**WRITTEN TASK**
The required output is the exact run of lines below that opens at the line with "We may also" and closes at the line with "A related problem".

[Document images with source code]
☆ ☆ ☆ ☆ ☆ ☆ ☆

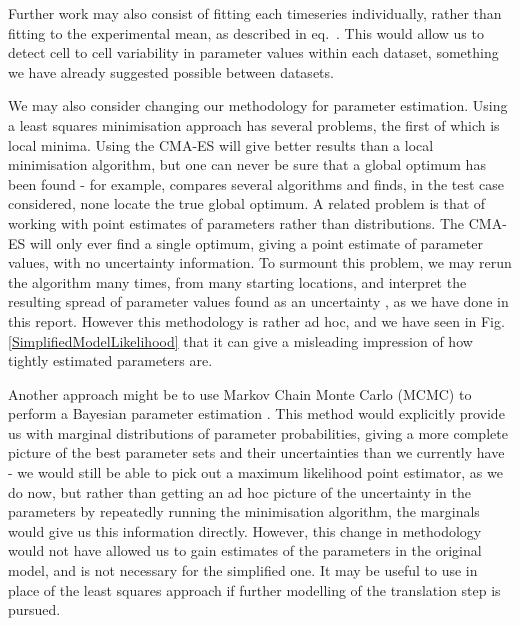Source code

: \documentclass[10pt,journal]{./IEEE_latex_class/IEEEtran}
\renewcommand{\eqref}{eq.~\originaleqref}
\begin{document}
Further work may also consist of fitting each timeseries individually, rather than fitting to the experimental mean, as described in \eqref{eq:min}. This would allow us to detect cell to cell variability in parameter values within each dataset, something we have already suggested possible between datasets.

We may also consider changing our methodology for parameter estimation. Using a least squares minimisation approach has several problems, the first of which is local minima. Using the CMA-ES will give better results than a local minimisation algorithm, but one can never be sure that a global optimum has been found - for example, \cite{Algorithms2003} compares several algorithms and finds, in the test case considered, none locate the true global optimum.
A related problem is that of working with point estimates of parameters rather than distributions. The CMA-ES will only ever find a single optimum, giving a point estimate of parameter values, with no uncertainty information. To surmount this problem, we may rerun the algorithm many times, from many starting locations, and interpret the resulting spread of parameter values found as an uncertainty \cite{Hu2015}, as we have done in this report. However this methodology is rather ad hoc, and we have seen in Fig. \ref{SimplifiedModelLikelihood} that it can give a misleading impression of how tightly estimated parameters are.

Another approach might be to use Markov Chain Monte Carlo (MCMC) to perform a Bayesian parameter estimation \cite{Jitjareonchai2006,Andrieu2003}. This method would explicitly provide us with marginal distributions of parameter probabilities, giving a more complete picture of the best parameter sets and their uncertainties than we currently have - we would still be able to pick out a maximum likelihood point estimator, as we do now, but rather than getting an ad hoc picture of the uncertainty in the parameters by repeatedly running the minimisation algorithm, the marginals would give us this information directly. However, this change in methodology would not have allowed us to gain estimates of the parameters in the original model, and is not necessary for the simplified one. It may be useful to use in place of the least squares approach if further modelling of the translation step is pursued.

\begin{footnotesize}


\end{footnotesize}
\clearpage
\onecolumn
\end{document}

☆ ☆ ☆ ☆ ☆ ☆ ☆

**EXERCISE RESULT**
We may also consider changing our methodology for parameter estimation. Using a least squares minimisation approach has several problems, the first of which is local minima. Using the CMA-ES will give better results than a local minimisation algorithm, but one can never be sure that a global optimum has been found - for example, \cite{Algorithms2003} compares several algorithms and finds, in the test case considered, none locate the true global optimum.
A related problem is that of working with point estimates of parameters rather than distributions. The CMA-ES will only ever find a single optimum, giving a point estimate of parameter values, with no uncertainty information. To surmount this problem, we may rerun the algorithm many times, from many starting locations, and interpret the resulting spread of parameter values found as an uncertainty \cite{Hu2015}, as we have done in this report. However this methodology is rather ad hoc, and we have seen in Fig. \ref{SimplifiedModelLikelihood} that it can give a misleading impression of how tightly estimated parameters are.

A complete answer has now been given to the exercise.